I've tried placing it on a network share (preferred option) and on an FTP server. It appeared to create the calendar, but does not write anything to it. The error in the log is:
Timestamp: 2016-11-24 8:04:11 PM Error: NS_NOINTERFACE: Component returned failure code: 0x80004002 (NS_NOINTERFACE) [nsISupports.QueryInterface] Source File: resource://calendar/modules/calProviderUtils.jsm Line: 39
I then tried WebDAV. Thunderbird wrote to the calendar, but could not read from it. The error was:
Timestamp: 2016-11-24 7:35:26 PM Warning: There has been an error reading data for calendar: Test. However, this error is believed to be minor, so the program will attempt to continue. Error code: DAV_DAV_NOT_CALDAV. Description: The resource at https://url/Shared_Calendar is a DAV collection but not a CalDAV calendar Source File: file:///C:/path/calendar-js/calCalendarManager.js Line: 962
Timestamp: 2016-11-24 7:35:26 PM Warning: There has been an error reading data for calendar: Test. However, this error is believed to be minor, so the program will attempt to continue. Error code: READ_FAILED. Description: Source File: file:///C:/path/calendar-js/calCalendarManager.js Line: 962
I'm using Lightning 4.7.5 on Thunderbird 45.5.0 on Windows 7. Thanks to anyone who can suggest something.
Tutte le risposte (1)
I use an ics file on dropbox.
I created a calendar, exported it as an ics file, placed this into dropbox. But I guess any network share should work.

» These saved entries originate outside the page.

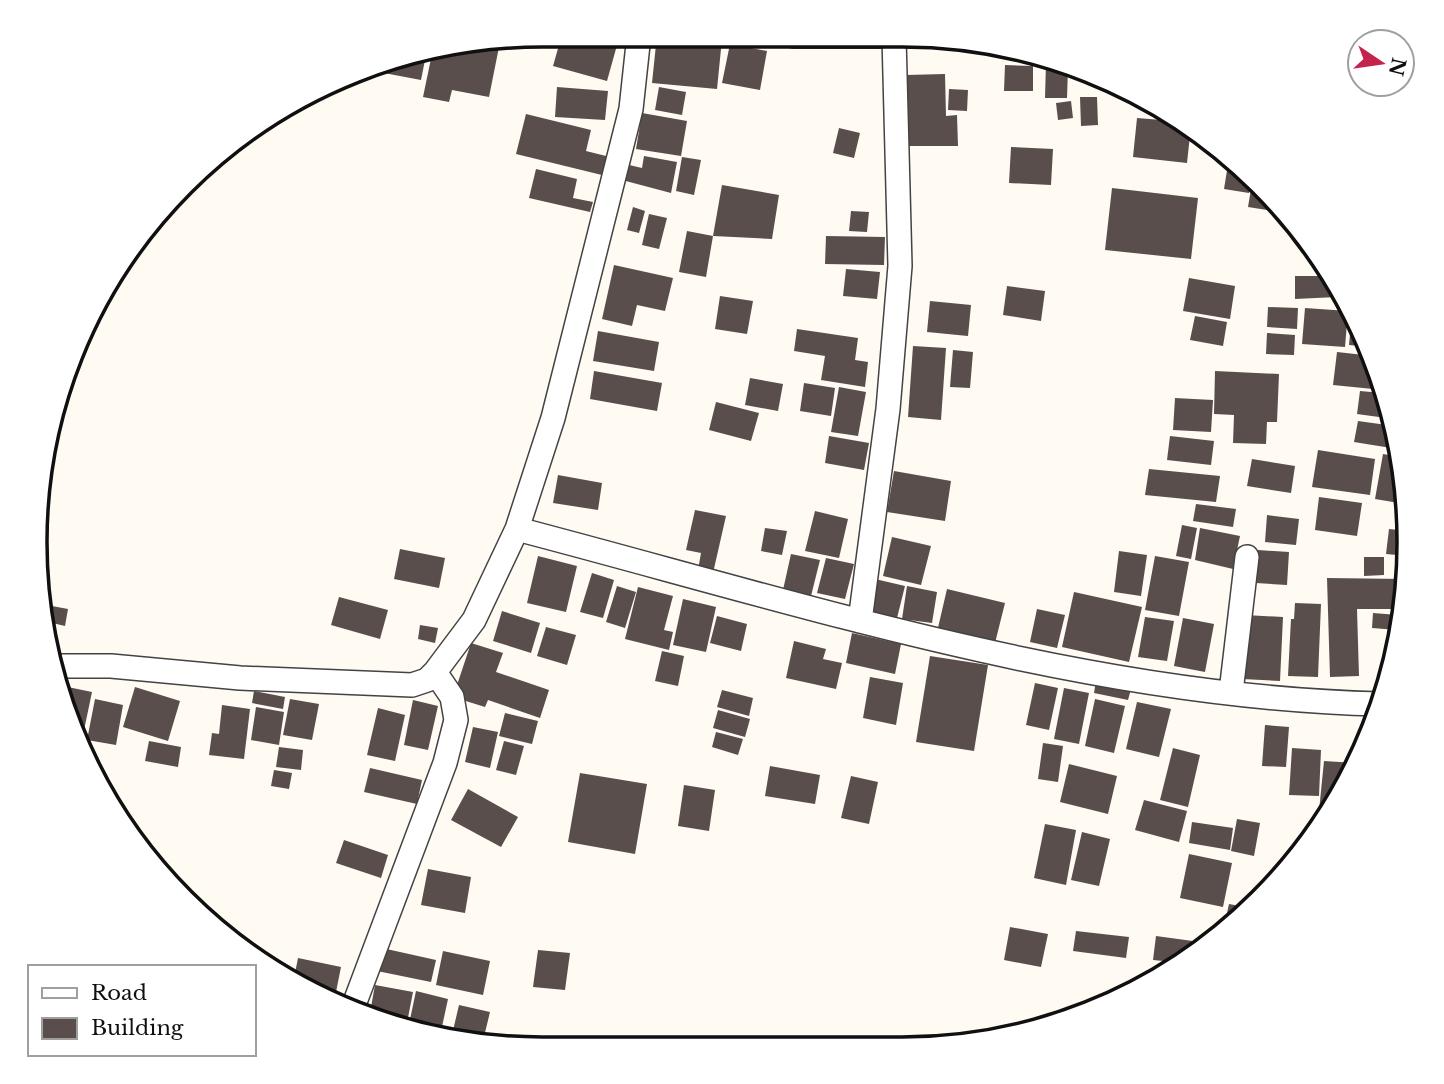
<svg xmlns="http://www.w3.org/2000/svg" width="1444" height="1084" viewBox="0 0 1444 1084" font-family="'Libre Baskerville',serif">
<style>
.building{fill:#594e4b}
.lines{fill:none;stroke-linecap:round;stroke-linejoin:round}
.street-casing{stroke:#434343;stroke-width:26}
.street{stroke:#fff;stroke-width:23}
.rim{fill:none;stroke:#101010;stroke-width:3.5}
</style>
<rect width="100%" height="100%" fill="#fffaf2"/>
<!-- building -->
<path class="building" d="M555,35H607L619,38L607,81L553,66L561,38Z
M657,35L722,39L717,89L652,83Z
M500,42L489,97L452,90L449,102L423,97L433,49Z
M730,44L767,51L760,90L722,83Z
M427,50L421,80L368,70L410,52Z
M1033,52H1034L1049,59H1032Z
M1046,62L1068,68L1067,98H1045Z
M1005,65L1033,66V91H1004Z
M945,74L946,116L957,115L958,146H907L906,75Z
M557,87L608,91L605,120L555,117Z
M659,87L686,92L682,115L655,110Z
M949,89L968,90L967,111L948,110Z
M1080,97H1097L1098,125L1081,126Z
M1071,101L1073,118L1058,120L1056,103Z
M642,113L687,121L681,156L636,149Z
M526,114L591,130L586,151L610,157L606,176L516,154Z
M1137,118L1186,122L1191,126L1187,163L1133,157Z
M839,128L860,133L854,158L833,153Z
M1011,147L1053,149L1051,185L1009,183Z
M644,156L677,162L671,193L622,180L625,164L642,168Z
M682,157L701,160L694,195L676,191Z
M1229,158L1260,183L1265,189L1250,187L1249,193L1224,189Z
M536,169L577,179L573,198L593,202L590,212L529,198Z
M722,185L779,195L772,239L713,236Z
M1112,188L1198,198L1191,259L1105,250Z
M1251,189L1270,195L1267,210L1248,207Z
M633,207L645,211L639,233L627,230Z
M851,211L869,212L867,232L849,231Z
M649,214L667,218L659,249L642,245Z
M687,231L713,236L706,277L679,272Z
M826,236L885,237L884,265L825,264Z
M1318,264H1325L1337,286V297L1295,299V276H1319Z
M614,265L673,278L665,311L637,305L632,326L602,319Z
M846,269L880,272L877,299L843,296Z
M1189,278L1235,286L1230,319L1183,311Z
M1007,286L1045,291L1041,321L1003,315Z
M720,296L753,301L747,334L715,329Z
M930,301L971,305L968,336L927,332Z
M1268,307L1298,308L1297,329L1267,327Z
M1305,308L1348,311L1345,347L1302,344Z
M1352,313L1360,328L1370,347L1349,345Z
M1195,316L1227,322L1223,346L1190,340Z
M797,329L858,338L855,360L868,362L865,387L821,380L825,356L794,351Z
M598,331L659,342L654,371L593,361Z
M1267,333L1295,335L1294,355L1266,354Z
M913,346L946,348L941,420L908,417Z
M953,350L973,352L970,388L950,387Z
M1337,352L1373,356L1383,390L1333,385Z
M594,371L662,383L657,411L590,399Z
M1215,371L1279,374L1277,422H1267L1266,444L1233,443L1234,415L1214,414Z
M750,378L783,384L778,411L745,405Z
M804,383L835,388L831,416L800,411Z
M839,387L866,392L858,436L831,432Z
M1360,391L1382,393L1379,417L1357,414Z
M1175,398L1213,400L1211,432L1173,430Z
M716,402L759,413L751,441L709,430Z
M1358,421L1394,426L1391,448L1354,442Z
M829,436L869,443L864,470L825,463Z
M1170,436L1214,441L1211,465L1167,460Z
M1318,450L1375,459L1370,495L1312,487Z
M1383,454L1401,457L1405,504L1375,499Z
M1252,459L1295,466L1291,493L1247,486Z
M1149,469L1220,476L1216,502L1145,495Z
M894,471L951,481L945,521L887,512Z
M558,475L602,483L598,510L553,503Z
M1319,497L1362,503L1357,536L1315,530Z
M1196,504L1236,509L1233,527L1193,521Z
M695,510L726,516L713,573L698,570L701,553L686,550Z
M815,511L848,519L839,558L805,551Z
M1267,515L1299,519L1296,545L1265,542Z
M1182,525L1197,528L1191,559L1176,556Z
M765,528L787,531L782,555L761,551Z
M1200,528L1240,536L1233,569L1195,560Z
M1389,529L1408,531V556L1386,554Z
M892,537L931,546L921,585L883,576Z
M400,549L445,558L439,588L394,579Z
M1258,550L1289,552L1287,585L1256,583Z
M1119,551L1147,555L1141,596L1114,592Z
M791,554L820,560L811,596L783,590Z
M538,556L577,566L566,612L527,603Z
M1155,556L1189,562L1179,616L1145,610Z
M1364,557H1384V575L1364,576Z
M826,558L854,564L845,599L817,593Z
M592,573L614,580L603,618L580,612Z
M1327,578L1405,579L1402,609H1357L1359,676L1330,677Z
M875,579L905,586L896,622L867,616Z
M617,586L636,592L625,628L606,622Z
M907,586L937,592L932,623L902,619Z
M638,587L673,596L664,630L673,632L669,650L625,639Z
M947,589L1005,603L994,647L937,632Z
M1074,592L1142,607L1129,662L1062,647Z
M339,597L388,610L380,639L331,625Z
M683,599L716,607L706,652L673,645Z
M41,601H48L46,622H45Z
M1295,603L1321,604L1318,677L1288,676L1291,619H1294Z
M52,606L68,609L65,626L48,622Z
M1037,609L1065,615L1057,648L1030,642Z
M502,611L540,623L531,653L493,641Z
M1373,613L1398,615L1397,630L1372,628Z
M1245,615L1283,617L1280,681L1242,679Z
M717,616L747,624L741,651L710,643Z
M1145,617L1174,621L1167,661L1138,657Z
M1183,618L1214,624L1205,672L1174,666Z
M420,625L438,628L435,643L418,639Z
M546,627L576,635L567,665L537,656Z
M852,633L901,644L895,674L846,663Z
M794,641L826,649L823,659L842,663L836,689L786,678Z
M471,643L503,653L496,672L549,690L540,718L488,700L485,707L453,697Z
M662,651L684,656L678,686L655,681Z
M930,656L988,665L974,751L916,742Z
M870,677L903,683L896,725L863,718Z
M1096,681L1131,689L1128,700L1094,693Z
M1035,683L1058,688L1049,730L1026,725Z
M58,685L92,692L83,735L76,734L62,705Z
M135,687L180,701L168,741L123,727Z
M1064,688L1089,693L1079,744L1054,739Z
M722,690L753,698L749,716L717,707Z
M254,691L285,697L283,709L252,703Z
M95,699L123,705L116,745L87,740Z
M290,699L319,704L312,740L283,735Z
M1095,699L1125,706L1114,753L1085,746Z
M413,700L438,706L428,750L404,745Z
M1137,702L1171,709L1159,757L1126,749Z
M222,705L250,709L244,759L209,755L212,733L219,734Z
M256,707L284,712L279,745L251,740Z
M378,708L405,715L395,761L367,755Z
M718,710L750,719L745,737L713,728Z
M505,713L538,721L532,744L499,736Z
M1368,718L1376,719L1366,744Z
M1265,725L1289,727L1286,767L1262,766Z
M473,727L498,732L490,768L465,762Z
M716,732L743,739L738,755L712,747Z
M149,741L181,747L178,767L145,761Z
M504,741L524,746L516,775L496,770Z
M1043,743L1063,746L1058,782L1038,779Z
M279,747L303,750L301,770L276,767Z
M1173,748L1200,755L1188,807L1160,800Z
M1292,748L1321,750L1319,796L1289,795Z
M1324,761L1356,763L1317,831Z
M1069,764L1117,776L1108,814L1060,802Z
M770,766L820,775L815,804L765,796Z
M370,768L422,780L417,804L364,792Z
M274,770L292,773L289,789L271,786Z
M580,773L647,784L635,854L568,842Z
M851,776L878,782L869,824L841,818Z
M684,785L715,790L709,831L678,826Z
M468,789L518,817L501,847L451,820Z
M1144,800L1187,811L1179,842L1135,830Z
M1237,819L1260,823L1254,856L1231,851Z
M1192,822L1233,828L1230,850L1189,843Z
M1045,824L1076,830L1066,885L1034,878Z
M1082,832L1110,839L1099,886L1071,880Z
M344,840L388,855L381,878L336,863Z
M1189,854L1232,863L1223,907L1180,898Z
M428,869L471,877L465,913L421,905Z
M1229,904L1251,908L1223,931Z
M1010,927L1048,934L1041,967L1004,960Z
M1076,931L1129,937L1126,958L1073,951Z
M1156,936L1200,942L1198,952L1184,963L1153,960Z
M382,948L436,960L431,982L377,971Z
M538,950L570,953L565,990L533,987Z
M443,951L490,961L483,995L436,985Z
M298,958L341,967L335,997L293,983Z
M375,985L413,992L406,1028L369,1018Z
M416,991L448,999L440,1036L408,1029Z
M459,1005L490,1012L482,1045L451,1039Z"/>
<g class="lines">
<!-- street casing -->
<g class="street-casing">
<path id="street" d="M794,36H903
M517,529C800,603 1085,697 1380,704
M860,621L888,409L900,266L894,37
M54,666H111L240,678L412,685L427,680L435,672L474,620L517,529L553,418L631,109L639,35
M1231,692L1247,557
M352,1010L445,763L456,720L452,697L435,672"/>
</g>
<!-- street -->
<use href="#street" class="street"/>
</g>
<!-- crop -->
<path d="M0 0H1444V1084H0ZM542 47H902A495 495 0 0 1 1397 542V542A495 495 0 0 1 902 1037H542A495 495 0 0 1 47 542V542A495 495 0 0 1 542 47Z" fill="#fff" fill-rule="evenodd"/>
<path class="rim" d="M542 47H902A495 495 0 0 1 1397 542V542A495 495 0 0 1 902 1037H542A495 495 0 0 1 47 542V542A495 495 0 0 1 542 47Z"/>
<!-- legend -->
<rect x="28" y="965" width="228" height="91" fill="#ffffff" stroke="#9f9f9f" stroke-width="2"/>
<rect x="42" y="988" width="35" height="10" fill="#ffffff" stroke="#9f9f9f" stroke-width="2"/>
<text x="91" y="1000" font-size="21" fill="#101010">Road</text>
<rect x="42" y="1018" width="35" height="21" fill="#594e4b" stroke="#9f9f9f" stroke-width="2"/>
<text x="91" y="1035" font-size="21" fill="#101010">Building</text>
<!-- north arrow -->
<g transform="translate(1381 63) rotate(103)"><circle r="33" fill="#ffffff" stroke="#9f9f9f" stroke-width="2"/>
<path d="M0-5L12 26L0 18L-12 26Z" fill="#c4234d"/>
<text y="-10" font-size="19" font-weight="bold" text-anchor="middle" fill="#101010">N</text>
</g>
</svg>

You then add this as a network calendar. The location is entered as:
file:///home/<user name>/Dropbox/calendar/calendar.ics
Note this is on Linux, so you have
file://<path to file>
…but of course it should work with a UNC pathname or a mapped share.
I really don't know what will happen if two or more users change it simultaneously. That isn't a problem with dropbox, because you write to the local copy and the upload/sync is mediated by dropbox's synchronization system. (And it's only me using it and I haven't yet mastered the trick of being in two places simultaneously.)